▶ What is needed
Give the entries again exactly. Skip the pictures.

^^^^

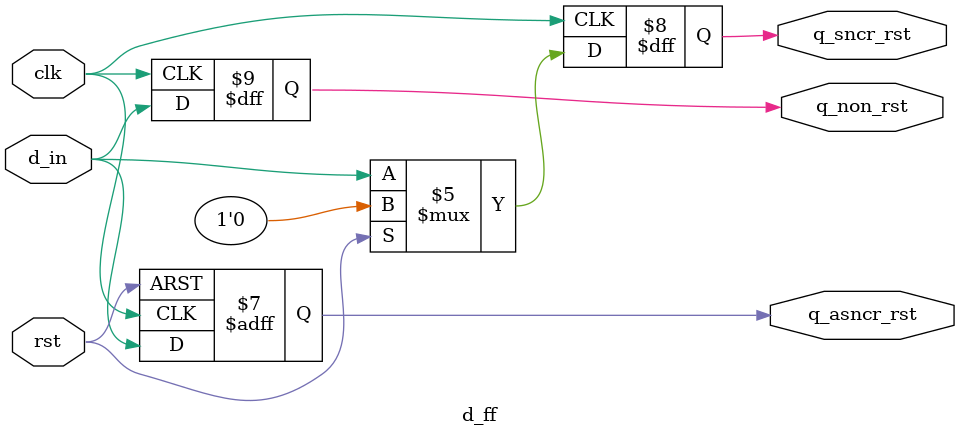
<source format=v>

module d_ff(q_non_rst,
       		q_sncr_rst,
	       	q_asncr_rst,
	       	d_in,
	       	clk,
	       	rst);

	input d_in; 
	input clk;
	input rst;

	output reg q_non_rst; 
	output reg q_sncr_rst; 
	output reg q_asncr_rst;

	// no reset
	always@(posedge clk)
		q_non_rst <= d_in;

	//synchronize reset
	always@(posedge clk)
		if (rst)
			q_sncr_rst <= 1'b0;
		else
			q_sncr_rst <= d_in;
	
	//asynchronize reset
	always@(posedge clk or posedge rst)
		if (rst)
			q_asncr_rst <= 1'b0;
		else
			q_asncr_rst <= d_in;
	
endmodule
				

</source>
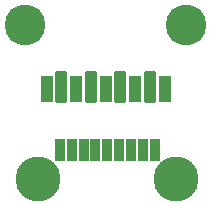
<source format=gts>
%TF.GenerationSoftware,KiCad,Pcbnew,7.0.0-da2b9df05c~163~ubuntu22.04.1*%
%TF.CreationDate,2023-02-27T17:45:44+00:00*%
%TF.ProjectId,straightusb3,73747261-6967-4687-9475-7362332e6b69,rev?*%
%TF.SameCoordinates,Original*%
%TF.FileFunction,Soldermask,Top*%
%TF.FilePolarity,Negative*%
%FSLAX46Y46*%
G04 Gerber Fmt 4.6, Leading zero omitted, Abs format (unit mm)*
G04 Created by KiCad (PCBNEW 7.0.0-da2b9df05c~163~ubuntu22.04.1) date 2023-02-27 17:45:44*
%MOMM*%
%LPD*%
G01*
G04 APERTURE LIST*
G04 Aperture macros list*
%AMRoundRect*
0 Rectangle with rounded corners*
0 $1 Rounding radius*
0 $2 $3 $4 $5 $6 $7 $8 $9 X,Y pos of 4 corners*
0 Add a 4 corners polygon primitive as box body*
4,1,4,$2,$3,$4,$5,$6,$7,$8,$9,$2,$3,0*
0 Add four circle primitives for the rounded corners*
1,1,$1+$1,$2,$3*
1,1,$1+$1,$4,$5*
1,1,$1+$1,$6,$7*
1,1,$1+$1,$8,$9*
0 Add four rect primitives between the rounded corners*
20,1,$1+$1,$2,$3,$4,$5,0*
20,1,$1+$1,$4,$5,$6,$7,0*
20,1,$1+$1,$6,$7,$8,$9,0*
20,1,$1+$1,$8,$9,$2,$3,0*%
G04 Aperture macros list end*
%ADD10C,0.005000*%
%ADD11RoundRect,0.002000X0.450000X1.300000X-0.450000X1.300000X-0.450000X-1.300000X0.450000X-1.300000X0*%
%ADD12RoundRect,0.002000X0.450000X1.075000X-0.450000X1.075000X-0.450000X-1.075000X0.450000X-1.075000X0*%
%ADD13C,3.442000*%
%ADD14RoundRect,0.002000X-0.350000X-0.900000X0.350000X-0.900000X0.350000X0.900000X-0.350000X0.900000X0*%
%ADD15C,3.804000*%
G04 APERTURE END LIST*
D10*
%TO.C,J2*%
X161218000Y-98641000D03*
X154418000Y-98641000D03*
D11*
X161568000Y-103861000D03*
X159068000Y-103861000D03*
X156568000Y-103861000D03*
X154068000Y-103861000D03*
D12*
X152818000Y-104086000D03*
X155318000Y-104086000D03*
X157818000Y-104086000D03*
X160318000Y-104086000D03*
X162818000Y-104086000D03*
D13*
X164618000Y-98641000D03*
X151018000Y-98641000D03*
%TD*%
D10*
%TO.C,J1*%
X155702000Y-111633000D03*
X160202000Y-111633000D03*
D14*
X160952000Y-109183000D03*
X158952000Y-109183000D03*
X156952000Y-109183000D03*
X154952000Y-109183000D03*
X153952000Y-109183000D03*
X155952000Y-109183000D03*
X157952000Y-109183000D03*
X159952000Y-109183000D03*
X161952000Y-109183000D03*
D15*
X152102000Y-111633000D03*
X163802000Y-111633000D03*
%TD*%
M02*

</source>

^^^^

▶ Answer area
<source format=v>

module d_ff(q_non_rst,
       		q_sncr_rst,
	       	q_asncr_rst,
	       	d_in,
	       	clk,
	       	rst);

	input d_in; 
	input clk;
	input rst;

	output reg q_non_rst; 
	output reg q_sncr_rst; 
	output reg q_asncr_rst;

	// no reset
	always@(posedge clk)
		q_non_rst <= d_in;

	//synchronize reset
	always@(posedge clk)
		if (rst)
			q_sncr_rst <= 1'b0;
		else
			q_sncr_rst <= d_in;
	
	//asynchronize reset
	always@(posedge clk or posedge rst)
		if (rst)
			q_asncr_rst <= 1'b0;
		else
			q_asncr_rst <= d_in;
	
endmodule
				

</source>
<source format=gts>
%TF.GenerationSoftware,KiCad,Pcbnew,7.0.0-da2b9df05c~163~ubuntu22.04.1*%
%TF.CreationDate,2023-02-27T17:45:44+00:00*%
%TF.ProjectId,straightusb3,73747261-6967-4687-9475-7362332e6b69,rev?*%
%TF.SameCoordinates,Original*%
%TF.FileFunction,Soldermask,Top*%
%TF.FilePolarity,Negative*%
%FSLAX46Y46*%
G04 Gerber Fmt 4.6, Leading zero omitted, Abs format (unit mm)*
G04 Created by KiCad (PCBNEW 7.0.0-da2b9df05c~163~ubuntu22.04.1) date 2023-02-27 17:45:44*
%MOMM*%
%LPD*%
G01*
G04 APERTURE LIST*
G04 Aperture macros list*
%AMRoundRect*
0 Rectangle with rounded corners*
0 $1 Rounding radius*
0 $2 $3 $4 $5 $6 $7 $8 $9 X,Y pos of 4 corners*
0 Add a 4 corners polygon primitive as box body*
4,1,4,$2,$3,$4,$5,$6,$7,$8,$9,$2,$3,0*
0 Add four circle primitives for the rounded corners*
1,1,$1+$1,$2,$3*
1,1,$1+$1,$4,$5*
1,1,$1+$1,$6,$7*
1,1,$1+$1,$8,$9*
0 Add four rect primitives between the rounded corners*
20,1,$1+$1,$2,$3,$4,$5,0*
20,1,$1+$1,$4,$5,$6,$7,0*
20,1,$1+$1,$6,$7,$8,$9,0*
20,1,$1+$1,$8,$9,$2,$3,0*%
G04 Aperture macros list end*
%ADD10C,0.005000*%
%ADD11RoundRect,0.002000X0.450000X1.300000X-0.450000X1.300000X-0.450000X-1.300000X0.450000X-1.300000X0*%
%ADD12RoundRect,0.002000X0.450000X1.075000X-0.450000X1.075000X-0.450000X-1.075000X0.450000X-1.075000X0*%
%ADD13C,3.442000*%
%ADD14RoundRect,0.002000X-0.350000X-0.900000X0.350000X-0.900000X0.350000X0.900000X-0.350000X0.900000X0*%
%ADD15C,3.804000*%
G04 APERTURE END LIST*
D10*
%TO.C,J2*%
X161218000Y-98641000D03*
X154418000Y-98641000D03*
D11*
X161568000Y-103861000D03*
X159068000Y-103861000D03*
X156568000Y-103861000D03*
X154068000Y-103861000D03*
D12*
X152818000Y-104086000D03*
X155318000Y-104086000D03*
X157818000Y-104086000D03*
X160318000Y-104086000D03*
X162818000Y-104086000D03*
D13*
X164618000Y-98641000D03*
X151018000Y-98641000D03*
%TD*%
D10*
%TO.C,J1*%
X155702000Y-111633000D03*
X160202000Y-111633000D03*
D14*
X160952000Y-109183000D03*
X158952000Y-109183000D03*
X156952000Y-109183000D03*
X154952000Y-109183000D03*
X153952000Y-109183000D03*
X155952000Y-109183000D03*
X157952000Y-109183000D03*
X159952000Y-109183000D03*
X161952000Y-109183000D03*
D15*
X152102000Y-111633000D03*
X163802000Y-111633000D03*
%TD*%
M02*

</source>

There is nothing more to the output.